● EXERCISE AIM
Write all of the entries out again exactly.

● DATA RECORDS
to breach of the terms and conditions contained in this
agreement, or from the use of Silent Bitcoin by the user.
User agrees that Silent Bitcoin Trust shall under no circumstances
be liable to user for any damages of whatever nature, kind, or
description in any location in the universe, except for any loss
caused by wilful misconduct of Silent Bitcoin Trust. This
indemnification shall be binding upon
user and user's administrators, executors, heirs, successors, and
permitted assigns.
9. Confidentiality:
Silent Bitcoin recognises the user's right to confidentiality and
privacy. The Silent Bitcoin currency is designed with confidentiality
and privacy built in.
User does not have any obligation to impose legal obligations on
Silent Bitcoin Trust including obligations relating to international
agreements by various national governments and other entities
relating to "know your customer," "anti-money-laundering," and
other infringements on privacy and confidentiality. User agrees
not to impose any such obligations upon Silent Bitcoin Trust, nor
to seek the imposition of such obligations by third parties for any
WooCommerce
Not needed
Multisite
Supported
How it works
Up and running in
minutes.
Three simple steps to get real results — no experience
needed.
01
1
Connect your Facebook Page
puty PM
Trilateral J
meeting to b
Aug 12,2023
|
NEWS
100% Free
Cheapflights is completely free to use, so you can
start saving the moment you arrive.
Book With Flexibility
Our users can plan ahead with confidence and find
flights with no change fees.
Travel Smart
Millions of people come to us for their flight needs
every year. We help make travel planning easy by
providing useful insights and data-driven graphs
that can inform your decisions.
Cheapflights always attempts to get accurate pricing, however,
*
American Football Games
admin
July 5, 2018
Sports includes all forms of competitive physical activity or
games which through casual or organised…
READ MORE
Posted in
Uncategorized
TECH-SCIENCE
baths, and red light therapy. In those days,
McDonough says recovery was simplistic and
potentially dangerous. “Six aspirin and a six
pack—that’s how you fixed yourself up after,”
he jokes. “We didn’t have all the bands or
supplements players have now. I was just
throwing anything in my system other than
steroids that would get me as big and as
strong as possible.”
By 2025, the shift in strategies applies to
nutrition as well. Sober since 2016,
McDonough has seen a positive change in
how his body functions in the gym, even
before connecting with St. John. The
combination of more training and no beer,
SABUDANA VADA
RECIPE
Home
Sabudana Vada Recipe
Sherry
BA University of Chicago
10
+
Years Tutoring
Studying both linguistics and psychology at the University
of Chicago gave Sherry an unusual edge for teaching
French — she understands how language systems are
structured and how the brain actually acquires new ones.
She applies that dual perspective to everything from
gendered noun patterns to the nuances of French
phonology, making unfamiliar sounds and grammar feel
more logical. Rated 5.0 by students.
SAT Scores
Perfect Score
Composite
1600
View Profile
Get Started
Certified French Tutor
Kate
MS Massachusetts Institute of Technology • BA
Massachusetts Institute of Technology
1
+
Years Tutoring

● RESPONSE TO THE TASK
to breach of the terms and conditions contained in this
agreement, or from the use of Silent Bitcoin by the user.
User agrees that Silent Bitcoin Trust shall under no circumstances
be liable to user for any damages of whatever nature, kind, or
description in any location in the universe, except for any loss
caused by wilful misconduct of Silent Bitcoin Trust. This
indemnification shall be binding upon
user and user's administrators, executors, heirs, successors, and
permitted assigns.
9. Confidentiality:
Silent Bitcoin recognises the user's right to confidentiality and
privacy. The Silent Bitcoin currency is designed with confidentiality
and privacy built in.
User does not have any obligation to impose legal obligations on
Silent Bitcoin Trust including obligations relating to international
agreements by various national governments and other entities
relating to "know your customer," "anti-money-laundering," and
other infringements on privacy and confidentiality. User agrees
not to impose any such obligations upon Silent Bitcoin Trust, nor
to seek the imposition of such obligations by third parties for any
WooCommerce
Not needed
Multisite
Supported
How it works
Up and running in
minutes.
Three simple steps to get real results — no experience
needed.
01
1
Connect your Facebook Page
puty PM
Trilateral J
meeting to b
Aug 12,2023
|
NEWS
100% Free
Cheapflights is completely free to use, so you can
start saving the moment you arrive.
Book With Flexibility
Our users can plan ahead with confidence and find
flights with no change fees.
Travel Smart
Millions of people come to us for their flight needs
every year. We help make travel planning easy by
providing useful insights and data-driven graphs
that can inform your decisions.
Cheapflights always attempts to get accurate pricing, however,
*
American Football Games
admin
July 5, 2018
Sports includes all forms of competitive physical activity or
games which through casual or organised…
READ MORE
Posted in
Uncategorized
TECH-SCIENCE
baths, and red light therapy. In those days,
McDonough says recovery was simplistic and
potentially dangerous. “Six aspirin and a six
pack—that’s how you fixed yourself up after,”
he jokes. “We didn’t have all the bands or
supplements players have now. I was just
throwing anything in my system other than
steroids that would get me as big and as
strong as possible.”
By 2025, the shift in strategies applies to
nutrition as well. Sober since 2016,
McDonough has seen a positive change in
how his body functions in the gym, even
before connecting with St. John. The
combination of more training and no beer,
SABUDANA VADA
RECIPE
Home
Sabudana Vada Recipe
Sherry
BA University of Chicago
10
+
Years Tutoring
Studying both linguistics and psychology at the University
of Chicago gave Sherry an unusual edge for teaching
French — she understands how language systems are
structured and how the brain actually acquires new ones.
She applies that dual perspective to everything from
gendered noun patterns to the nuances of French
phonology, making unfamiliar sounds and grammar feel
more logical. Rated 5.0 by students.
SAT Scores
Perfect Score
Composite
1600
View Profile
Get Started
Certified French Tutor
Kate
MS Massachusetts Institute of Technology • BA
Massachusetts Institute of Technology
1
+
Years Tutoring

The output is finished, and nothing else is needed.